### Exercise goal
Go to the line with "left front paw: (94, 172)" in the material below and copy from there through the line with "left eye: (506, 300)", exactly. Pictures are not copied.

··· Records supplied ···

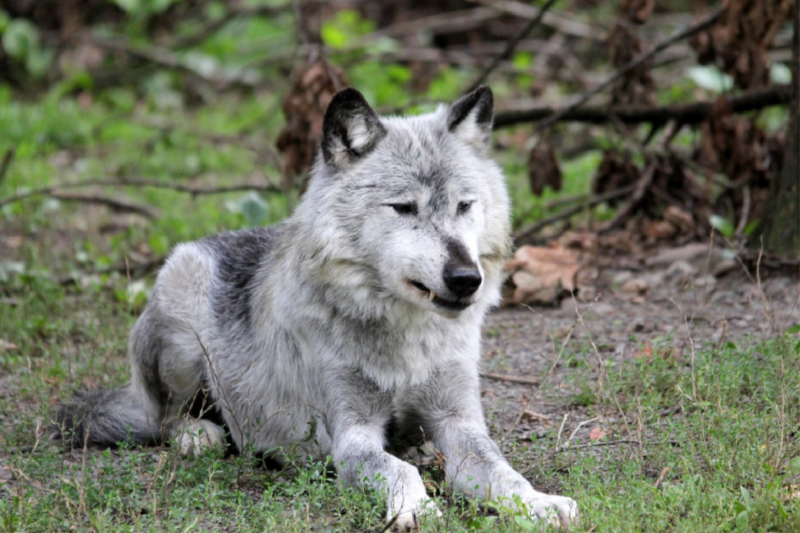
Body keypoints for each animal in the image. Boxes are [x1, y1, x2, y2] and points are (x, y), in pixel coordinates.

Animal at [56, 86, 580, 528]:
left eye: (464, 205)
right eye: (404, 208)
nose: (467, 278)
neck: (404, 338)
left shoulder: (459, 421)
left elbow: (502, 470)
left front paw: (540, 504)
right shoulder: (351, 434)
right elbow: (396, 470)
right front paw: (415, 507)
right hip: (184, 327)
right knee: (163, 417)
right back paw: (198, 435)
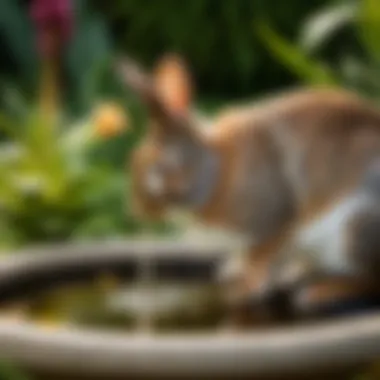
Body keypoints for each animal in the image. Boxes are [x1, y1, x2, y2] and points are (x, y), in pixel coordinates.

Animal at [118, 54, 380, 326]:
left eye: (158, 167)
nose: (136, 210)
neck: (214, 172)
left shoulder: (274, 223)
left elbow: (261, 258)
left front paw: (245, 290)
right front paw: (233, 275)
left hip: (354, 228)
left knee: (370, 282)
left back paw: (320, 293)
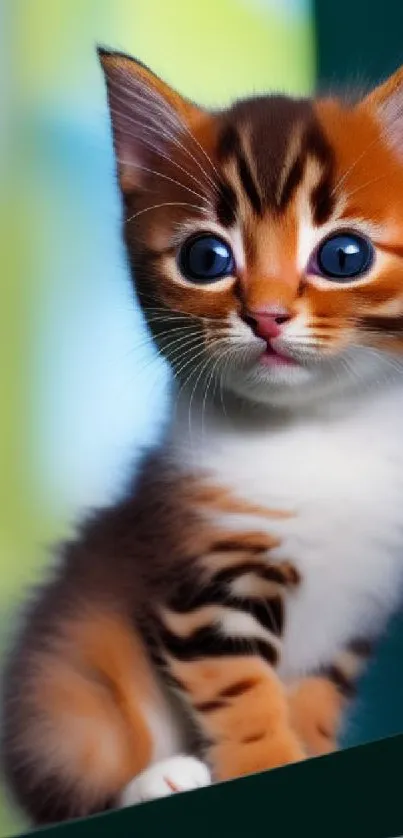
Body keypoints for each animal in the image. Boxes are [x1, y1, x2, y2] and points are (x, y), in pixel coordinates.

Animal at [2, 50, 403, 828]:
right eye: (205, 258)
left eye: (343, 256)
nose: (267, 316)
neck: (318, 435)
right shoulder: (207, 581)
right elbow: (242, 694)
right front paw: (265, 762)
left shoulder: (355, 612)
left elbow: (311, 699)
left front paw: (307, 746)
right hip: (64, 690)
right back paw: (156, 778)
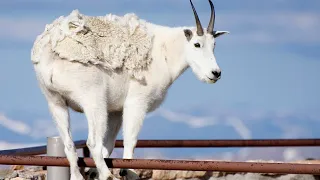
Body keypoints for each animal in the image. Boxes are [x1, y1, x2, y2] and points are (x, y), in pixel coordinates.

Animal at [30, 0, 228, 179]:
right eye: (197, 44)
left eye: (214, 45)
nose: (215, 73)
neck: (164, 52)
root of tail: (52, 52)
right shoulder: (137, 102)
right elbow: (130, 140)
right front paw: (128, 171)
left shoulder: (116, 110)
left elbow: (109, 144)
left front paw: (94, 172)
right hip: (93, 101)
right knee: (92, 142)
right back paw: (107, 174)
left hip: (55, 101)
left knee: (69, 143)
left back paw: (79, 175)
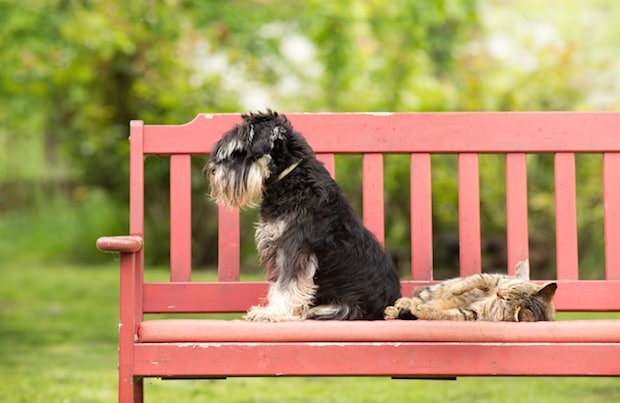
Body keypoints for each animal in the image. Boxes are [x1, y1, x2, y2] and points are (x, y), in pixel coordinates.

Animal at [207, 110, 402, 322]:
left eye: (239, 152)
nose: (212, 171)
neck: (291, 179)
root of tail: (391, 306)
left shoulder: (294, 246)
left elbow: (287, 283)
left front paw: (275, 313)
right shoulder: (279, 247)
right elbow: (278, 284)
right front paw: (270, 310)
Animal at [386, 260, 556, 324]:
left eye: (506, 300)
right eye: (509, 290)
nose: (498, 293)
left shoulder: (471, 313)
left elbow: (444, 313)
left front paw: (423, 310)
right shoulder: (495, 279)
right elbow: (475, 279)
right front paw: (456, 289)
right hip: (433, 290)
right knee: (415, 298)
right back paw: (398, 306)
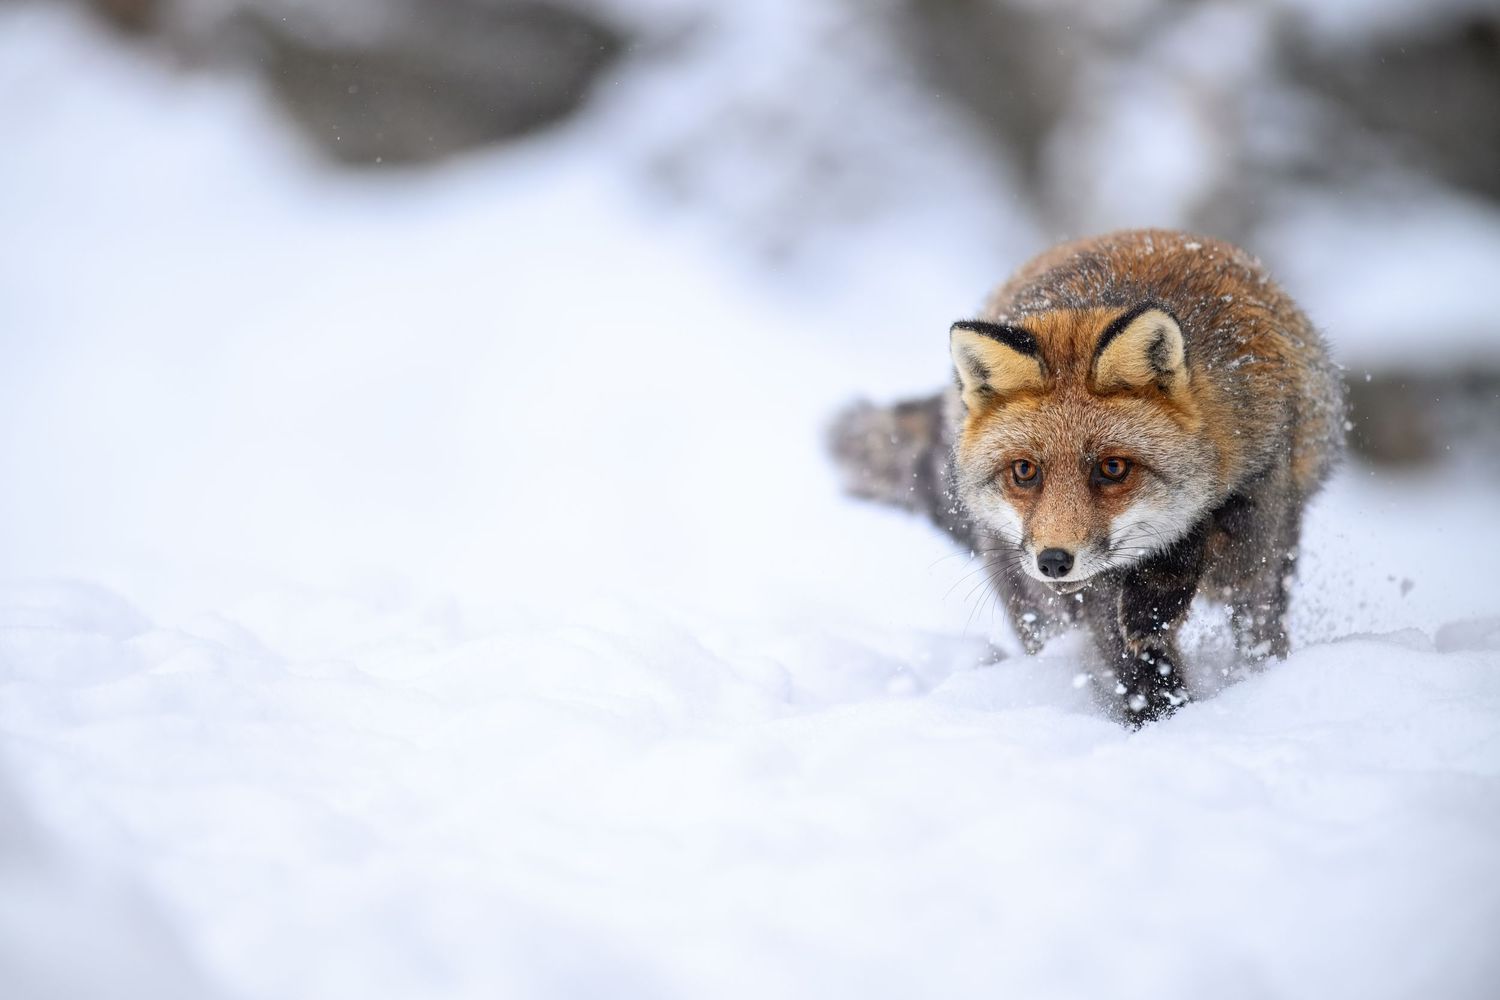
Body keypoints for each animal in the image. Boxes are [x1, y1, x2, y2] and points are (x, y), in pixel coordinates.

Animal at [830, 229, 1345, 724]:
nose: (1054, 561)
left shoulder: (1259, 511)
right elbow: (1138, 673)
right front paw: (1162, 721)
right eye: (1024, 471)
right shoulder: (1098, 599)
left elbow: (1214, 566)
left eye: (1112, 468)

···
··· Records supplied ···

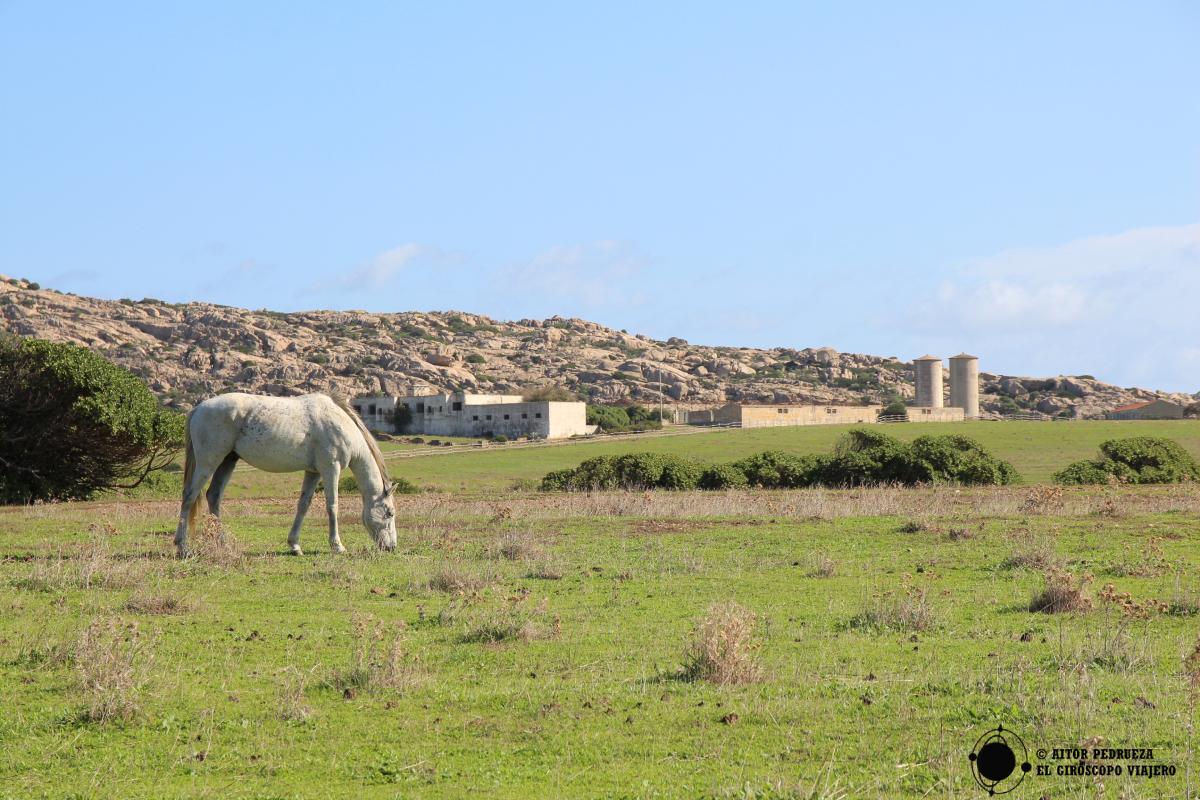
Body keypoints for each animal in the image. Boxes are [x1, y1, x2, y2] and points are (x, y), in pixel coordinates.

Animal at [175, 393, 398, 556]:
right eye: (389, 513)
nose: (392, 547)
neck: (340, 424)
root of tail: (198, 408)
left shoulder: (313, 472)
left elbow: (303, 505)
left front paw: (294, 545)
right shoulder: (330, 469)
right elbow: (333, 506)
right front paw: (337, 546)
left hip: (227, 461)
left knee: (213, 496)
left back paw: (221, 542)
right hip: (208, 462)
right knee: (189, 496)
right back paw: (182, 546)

···
··· Records supplied ···

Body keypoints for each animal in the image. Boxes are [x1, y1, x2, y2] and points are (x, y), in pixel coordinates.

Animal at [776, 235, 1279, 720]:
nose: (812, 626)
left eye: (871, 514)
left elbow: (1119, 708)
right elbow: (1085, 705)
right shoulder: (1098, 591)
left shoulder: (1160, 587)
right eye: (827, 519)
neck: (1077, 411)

···

### Result of this exercise
left front paw: (94, 172)
right hip: (93, 101)
right knee: (92, 142)
right back paw: (107, 174)
left hip: (55, 101)
left knee: (69, 143)
left back paw: (79, 175)
Body keypoints for each animal in the image. Boxes are [x1, y1, x2, y2] and points are (x, y), in pixel coordinates.

Animal at [207, 110, 402, 322]:
left eye: (239, 152)
nose: (212, 171)
neck: (291, 179)
root of tail: (391, 306)
left shoulder: (294, 246)
left elbow: (287, 283)
left front paw: (275, 313)
right shoulder: (279, 247)
right elbow: (278, 284)
right front paw: (270, 310)
Animal at [386, 260, 556, 324]:
left eye: (506, 300)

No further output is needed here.